═══ Document segment ═══

The following will describe the second embodiment of the present invention with reference to FIG. 3. The same reference numerals will be used to denote those components or elements which correspond to their counterparts of the first embodiment and the description thereof will not be reiterated. The second embodiment differs from the first embodiment in that the second embodiment relates to a method for calculating the load torque during operating a loom in controlling the winding of a cloth. During operating the loom, the take-up motor 16 may be stopped by a large load torque that applies to the take-up motor 16 for some reason.
Referring to FIG. 3, when the take-up motor 16 is driven at the winding control torque CT in response to a command from the controller 4, the rotation speed of the take-up motor 16 is reduced due to a large load torque and the take-up motor 16 is stopped (see R5). It is noted that the surface roller 2 then continues to rotate and the looseness of the cloth 8 occurs and the cloth 8 is loosened between the surface roller 2 and the cloth roller 9. The controller 4 sends to the take-up motor 16 a signal commanding the take-up motor 16 to operate at the command torque 21E that corresponds to the sum of the current winding control torque CT and the increment torque U. The take-up motor 16 then winding the loosened cloth 8 increases its rotation speed quickly (see R6). Because the load torque is approximated to the command torque 21E, the rotation speed of the take-up motor 16 varies quickly, with the result that rapid fluctuation in the rotation speed of the take-up motor 16 occurs in the rotation speed varying region FT.
When the time T has passed, the controller 4 sends a signal commanding the command torque 21F that corresponds to the sum of the command torque 21E and the increment torque U, with the result that the rotation speed of the take-up motor 16 is converged to and stabilized at the ordinary rotation speed R7 in the rotation speed stabilized region ST. FTB shows the region between the rotation speed varying region FT and the rotation speed stabilized region ST, in which the rotation speed of the take-up motor 16 is fluctuated greatly at the command torque 21E. The controller 4 calculates the load torque based on the command torque 21E in the transitional region FTB. It is noted that the load torque is calculated in the same manner in the first embodiment. The controller 4 calculates the next winding torque by adding the calculated load torque to the current winding torque and sends a signal for the calculated winding torque to the take-up motor 16. In the description of the second embodiment, though only one step of torque increasing in the rotation speed varying region FT is shown in FIG. 3, a plurality of progressive torque increasing steps is performed in a similar manner as described with reference to the first embodiment if the take-up motor 16 is stopped in the rotation speed varying region FT.
In the second embodiment, after weaving operating the loom is started, the load torque can be calculated easily during the winding of the cloth 8, so that the second embodiment offers the same advantageous effects as the first embodiment.

═══

• [Exercise goal]:
In the passage on the loom's take-up motor, in which region does the controller calculate the load torque?

═══ Stored rows ═══

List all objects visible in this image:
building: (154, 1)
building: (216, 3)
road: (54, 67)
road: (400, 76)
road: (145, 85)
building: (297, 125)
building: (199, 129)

═══

• [Complete response]:
The transitional region FTB.